## What this task involves
Retype the part of the "Respect Yourself" text below that begins at the words "The Staple Singers singles" and stops after "464 in 2004.".

## Document text
────────────────────
Single by the Staple Singers

from the album Be Altitude: Respect Yourself
- B-side: "You're Gonna Make Me Cry"
- Released: October 1, 1971
- Recorded: 1971
- Genre: Soul, rock
- Length: 4:54 (album version) 3:30 (single version)
- Label: Stax
- Songwriters: Luther Ingram, Mack Rice
- Producer: Al Bell

The Staple Singers singles chronology
| "You've Got to Earn It" (1971) | "Respect Yourself" (1971) | "I'll Take You There" (1972) |

= Respect Yourself =

1971 single by the Staple Singers

"Respect Yourself" is a song by Luther Ingram and Mack Rice recorded by the American R&B/gospel group the Staple Singers. Released in late 1971 from their album Be Altitude: Respect Yourself, the song became a crossover hit. The Staple Singers' version peaked at No. 12 on the Hot 100, No. 2 on the Hot Soul Singles chart, and is one of the group's most recognizable hits. In 2002, the song was inducted into the Grammy Hall of Fame, and in 2010 it was ranked number 468 on the Rolling Stone list of the 500 Greatest Songs of All Time, moving down from number 464 in 2004.
────────────────────
## Dataset records
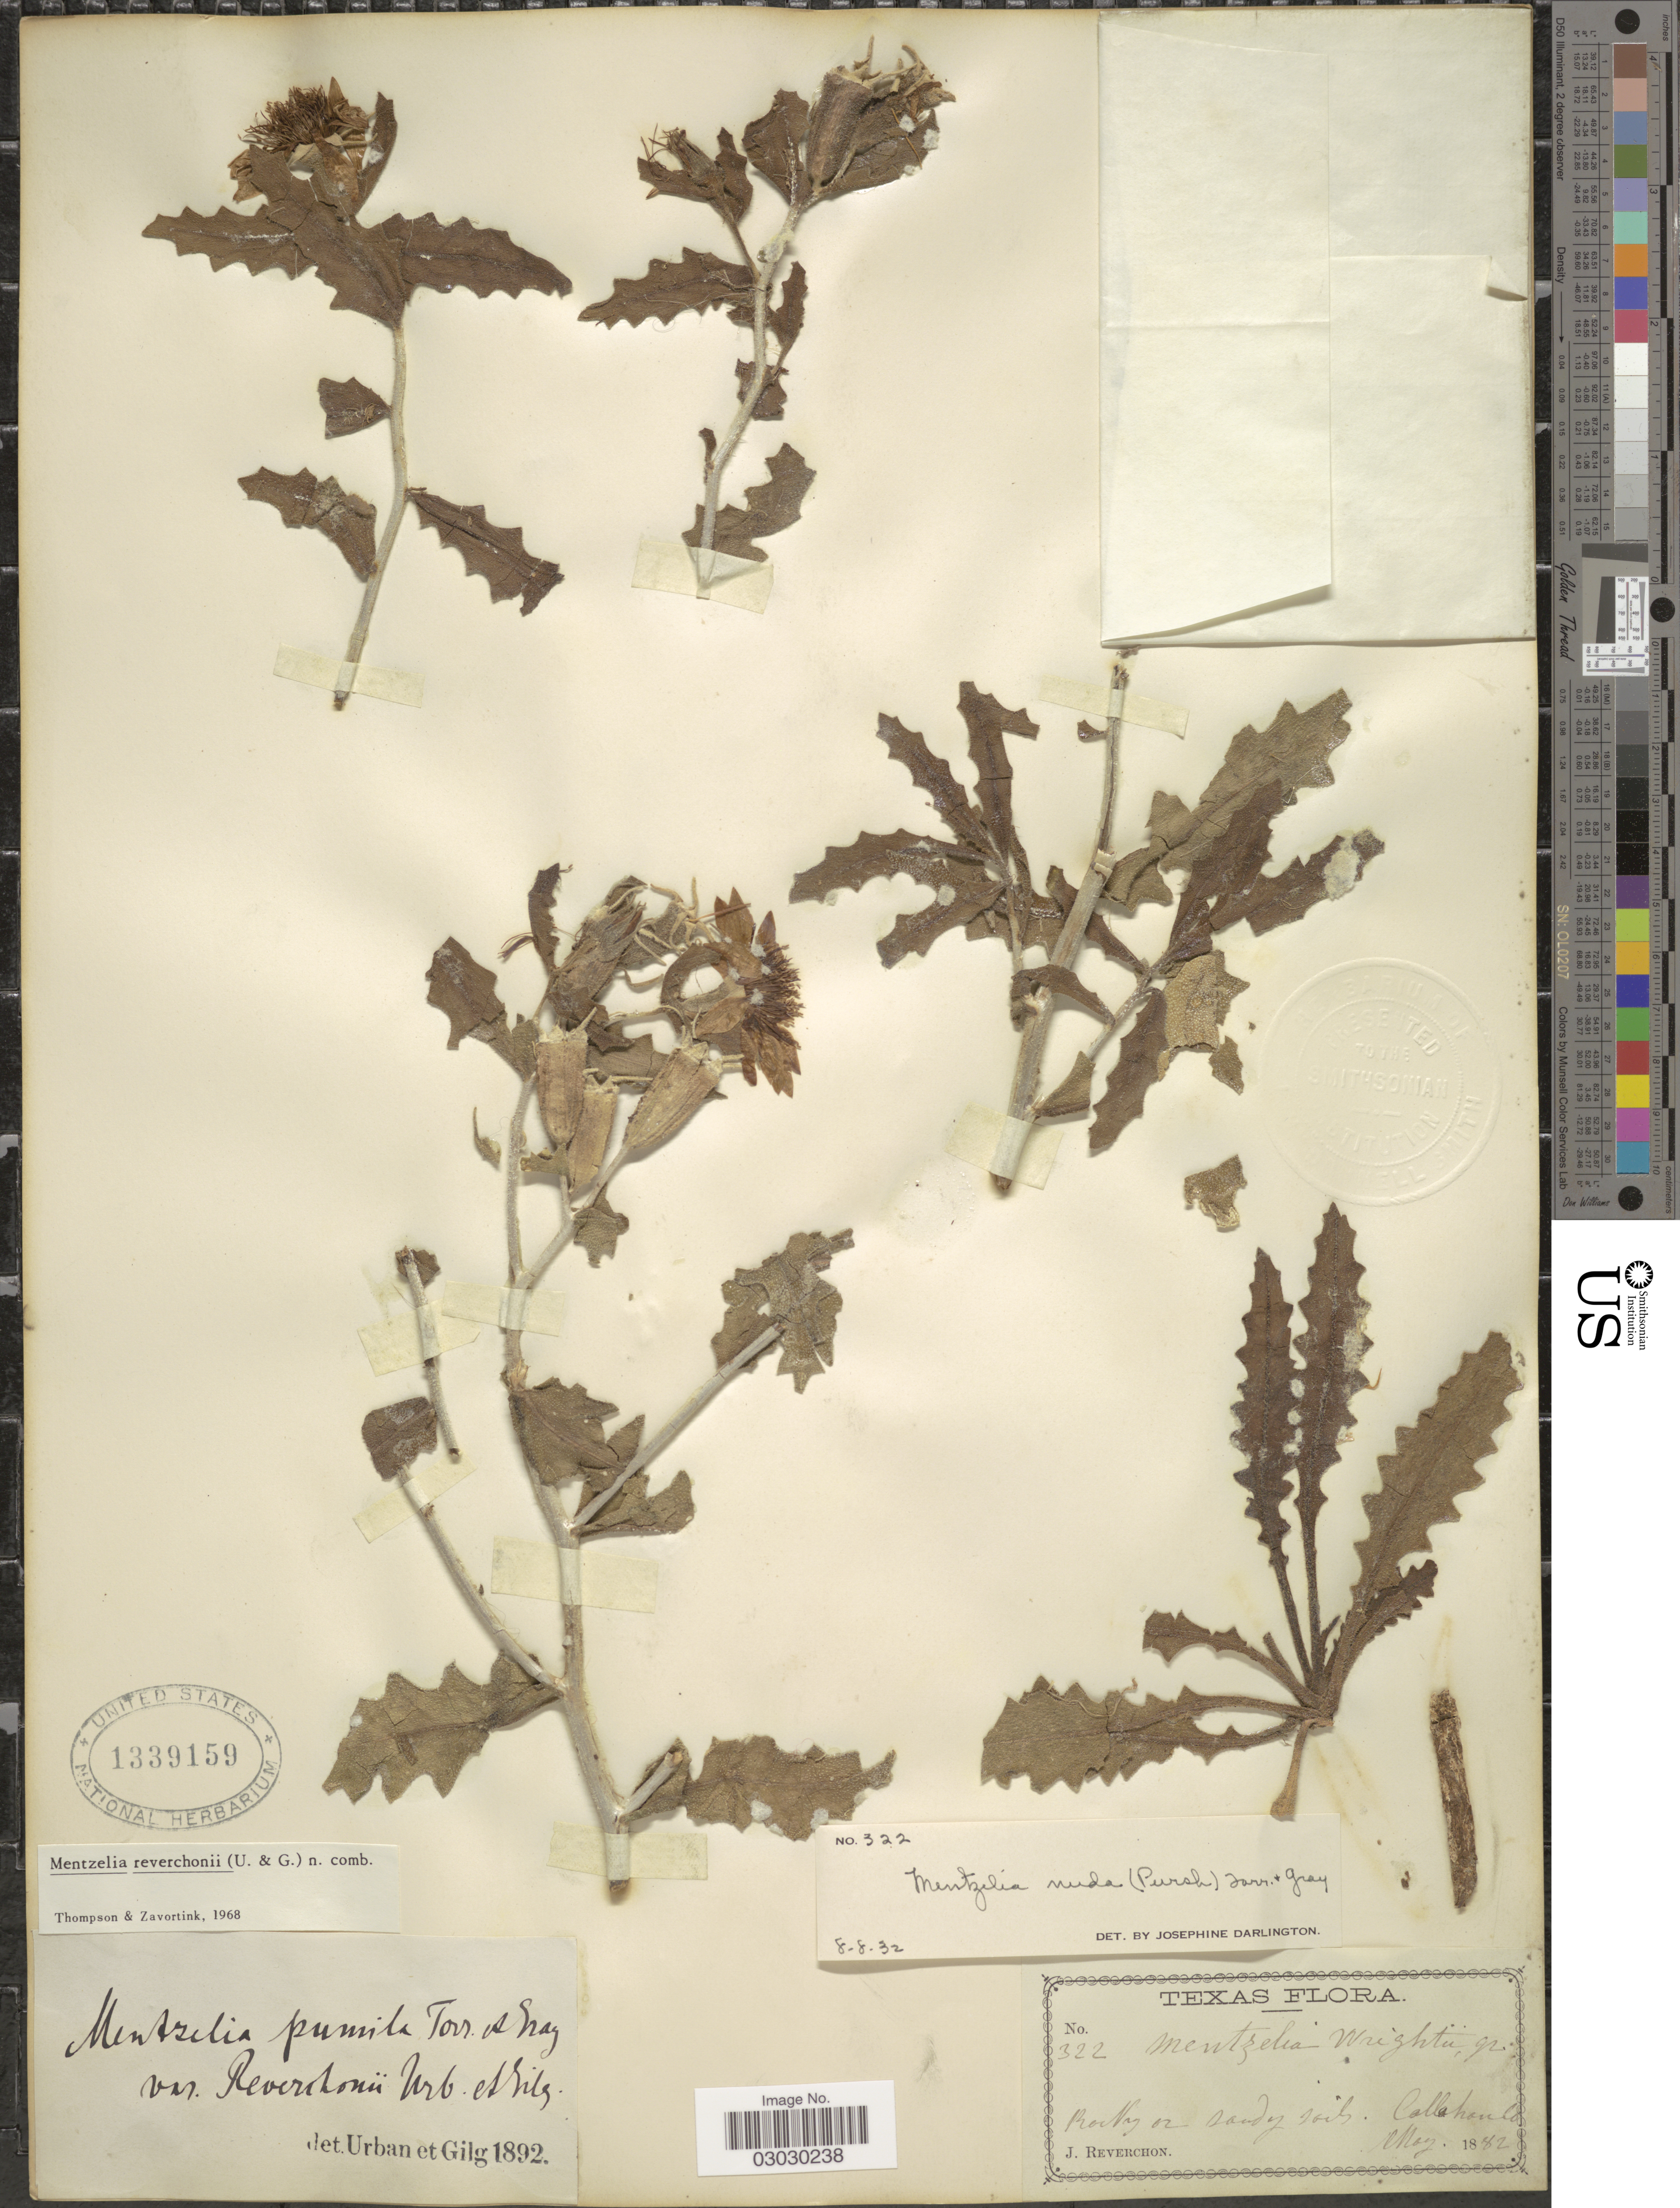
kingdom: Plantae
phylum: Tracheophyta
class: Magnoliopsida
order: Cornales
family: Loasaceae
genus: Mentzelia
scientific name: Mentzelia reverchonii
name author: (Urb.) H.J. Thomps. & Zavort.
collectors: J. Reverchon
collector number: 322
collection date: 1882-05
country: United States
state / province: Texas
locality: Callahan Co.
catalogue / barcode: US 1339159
────────────────────
## Answer
The Staple Singers singles chronology
| "You've Got to Earn It" (1971) | "Respect Yourself" (1971) | "I'll Take You There" (1972) |

= Respect Yourself =

1971 single by the Staple Singers

"Respect Yourself" is a song by Luther Ingram and Mack Rice recorded by the American R&B/gospel group the Staple Singers. Released in late 1971 from their album Be Altitude: Respect Yourself, the song became a crossover hit. The Staple Singers' version peaked at No. 12 on the Hot 100, No. 2 on the Hot Soul Singles chart, and is one of the group's most recognizable hits. In 2002, the song was inducted into the Grammy Hall of Fame, and in 2010 it was ranked number 468 on the Rolling Stone list of the 500 Greatest Songs of All Time, moving down from number 464 in 2004.